Zoe Couper, founder of strategic advisory and communications firm Couper & Partners, is in her second year as chairman, and sees a certain magic in the event which has kept it going for almost 25 years. ‘It’s slightly quirky,’ she says. ‘Eccentrically English. It brings people together: they can drop by for five minutes or stay for two hours. There’s no agenda, no seating plan, no speeches, no auction.’ Last year’s mix of guests saw retired City heavyweights queuing next to fresher-faced junior partners at law firms.

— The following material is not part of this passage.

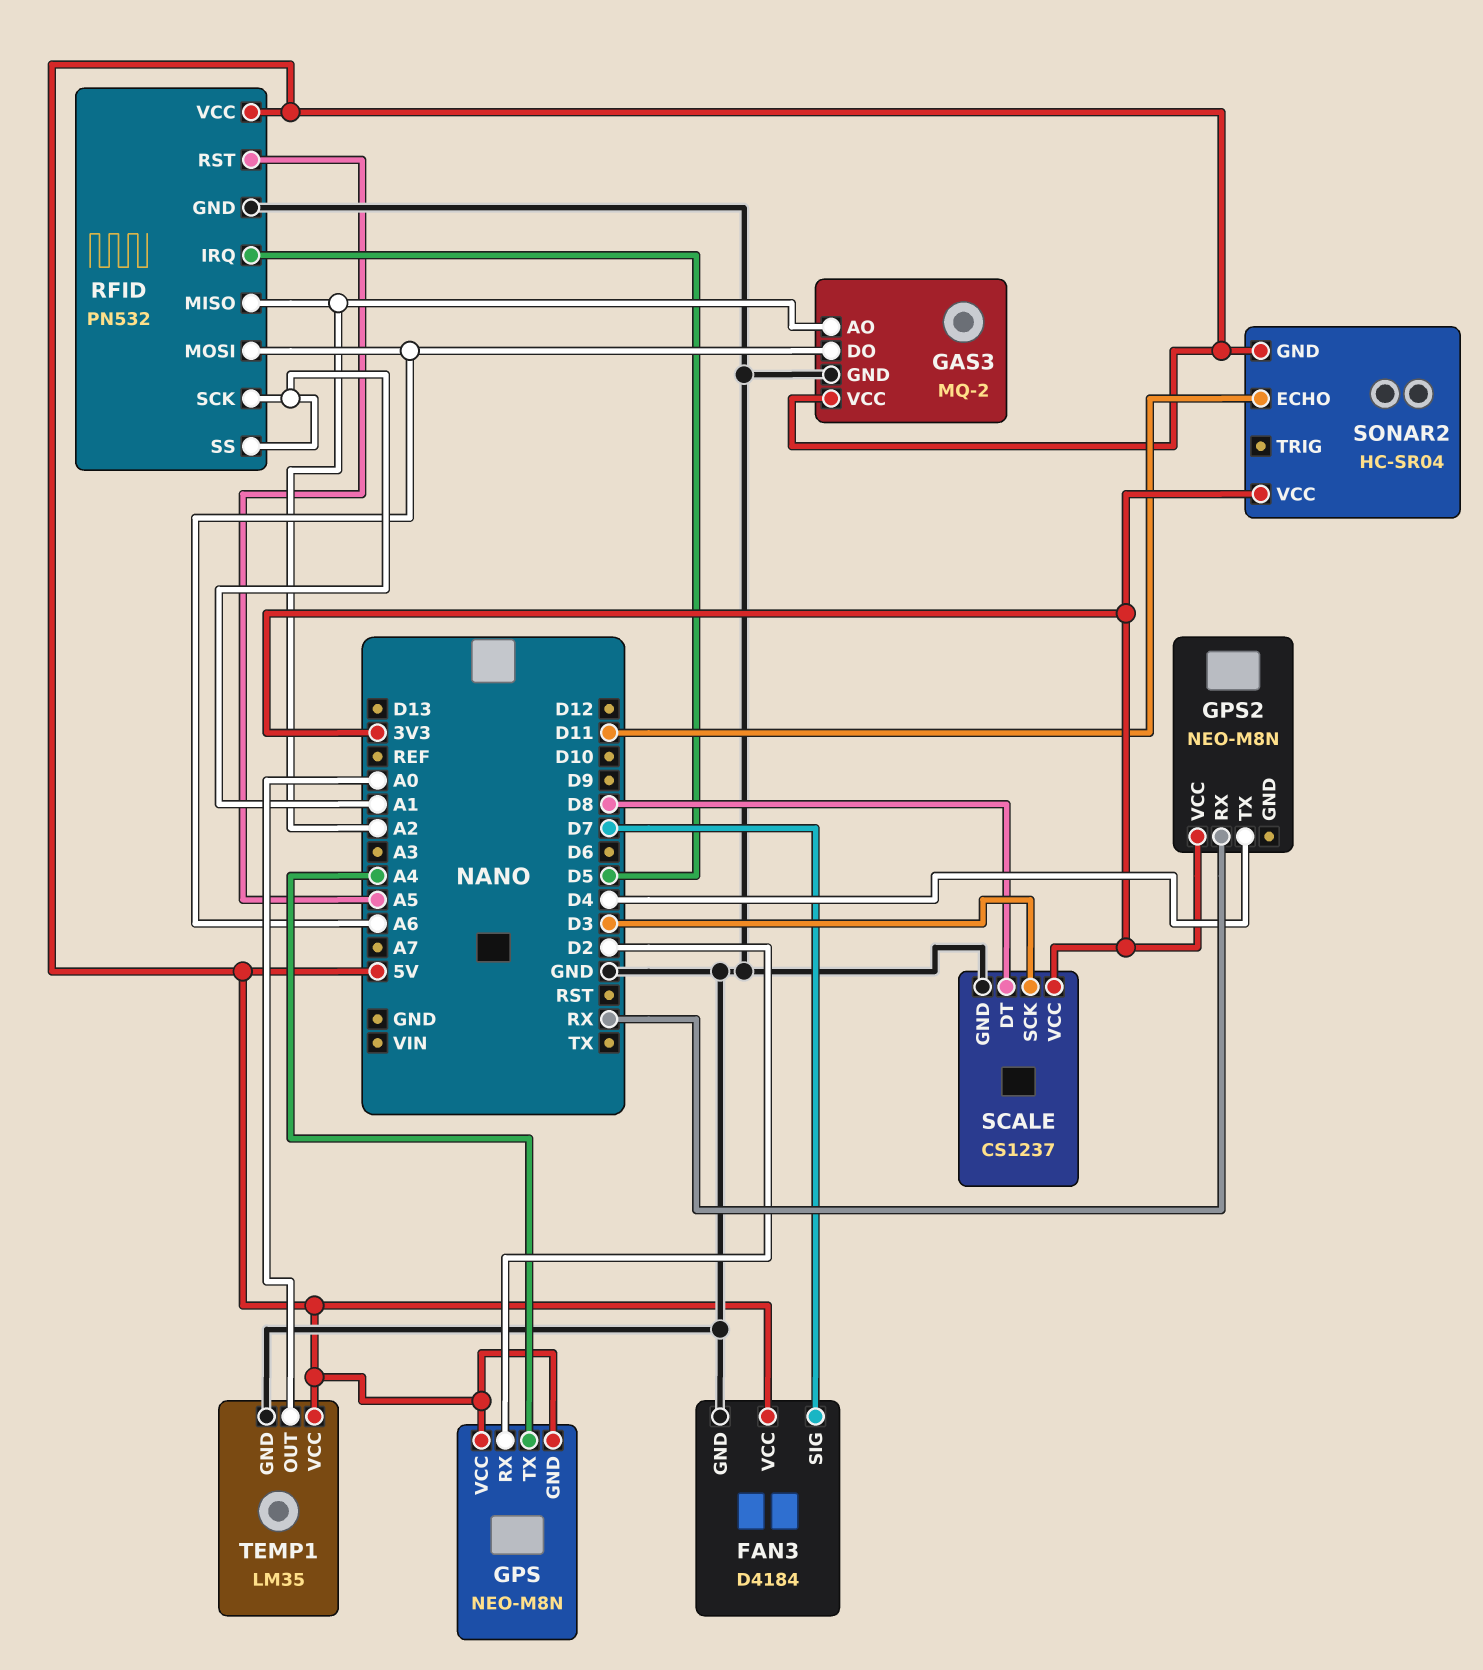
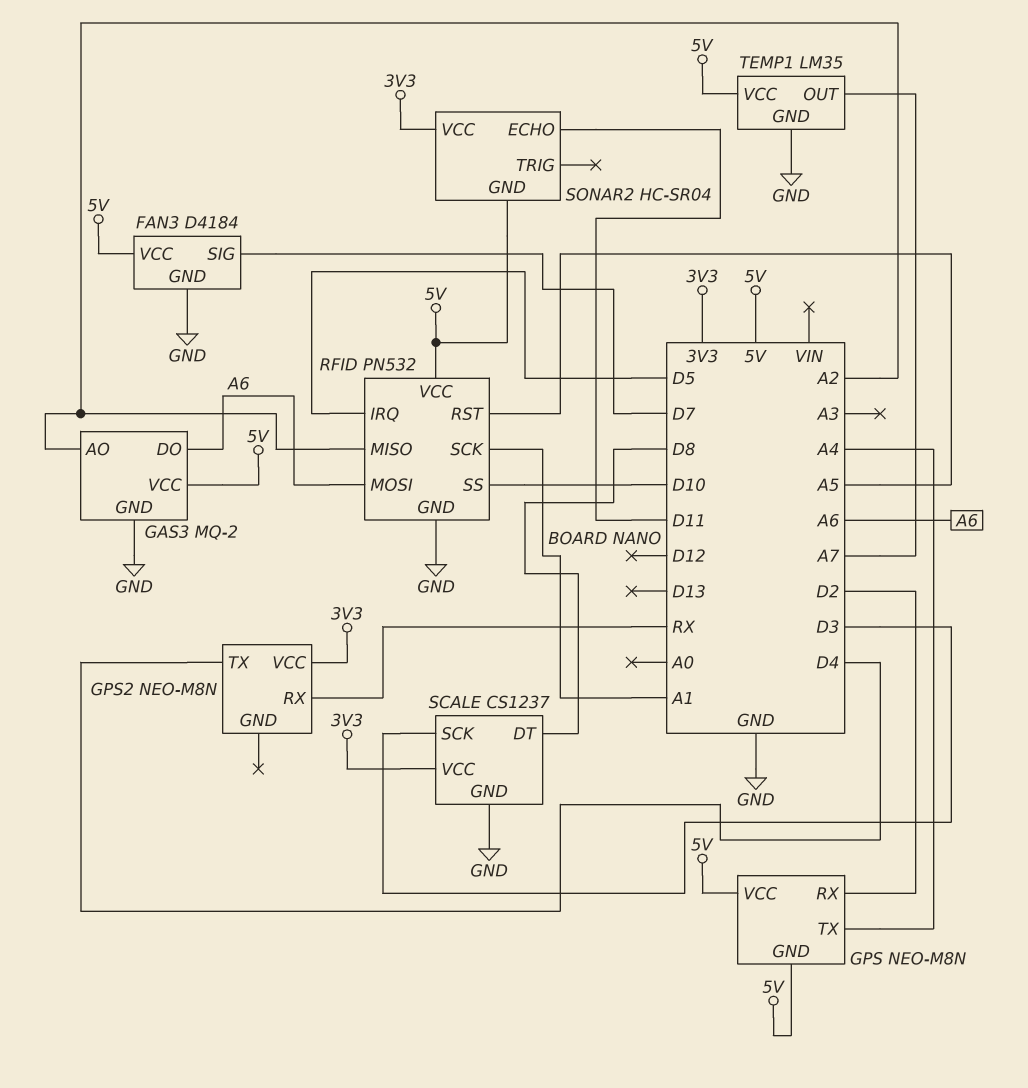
RFID pin SS: A1 -> D10
TEMP1 pin OUT: A0 -> A7

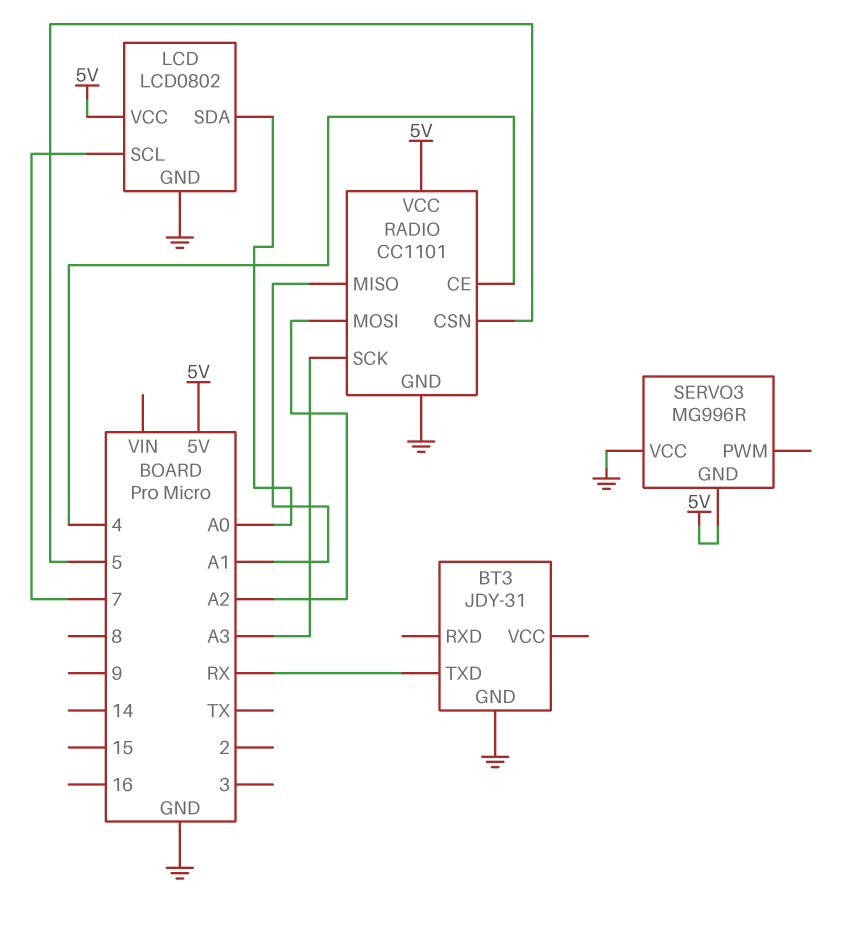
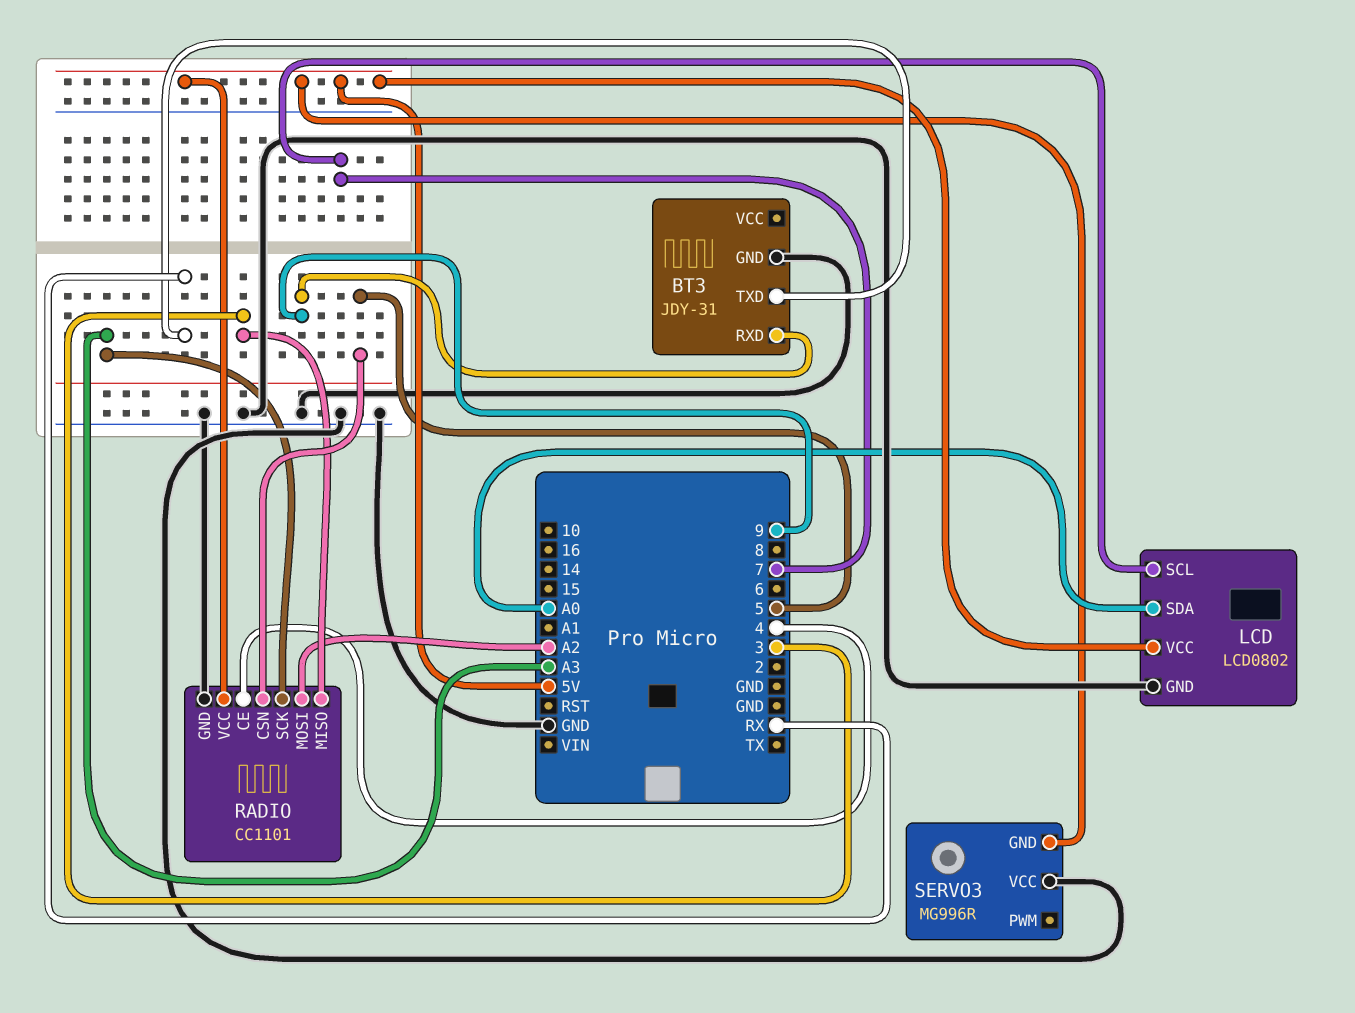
BT3 pin RXD: none -> 9
RADIO pin MISO: A1 -> 3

The luncheon was founded by Mark Cannon Brookes of Smith & Williamson. ‘There was a very well-known man of impeccable descent who had a grouse moor and they had a gullery too, so we didn’t need to ask permission [of the government]. They cost about 4p each. Unfortunately the gulls shoved off, but he continued to buy them.’ The eggs, due to their rarity, now cost £4 each.
‘It’s always been a rather exclusive party,’ he says. ‘Given its origin, it became self-marketing.’
The charitable aspect has been there since the start. Macmillan Cancer Support were the chosen charity and have remained so; the luncheon is their second biggest event in London, raising £94,000 last year. Part of the money comes from sponsors – the first were Hermes and De Beers, and this year Brewin Dolphin, Brown Shipley, Close, J.P. Morgan and Smith & Williamson are among them – part from ticket sales and part from a raffle.
To dispel fears of the luncheon ageing itself out of existence, younger members (under 40) were added to the committee, including Zoe, Harry Lawson Johnston and Rupert Robinson. Part of Zoe’s challenge has been to reinvigorate the event, ‘maintaining its integrity and tone’, she says, without ruining it for its more senior attendees. She has done this by broadening it out to other wealth management sectors – private equity and the hedgies of the West End, for example – and said that one idea under consideration was holding an additional event nearer Christmas in the West End.
The luncheon has acquired standing and it will be as full this year as ever, the true start of the City’s summer.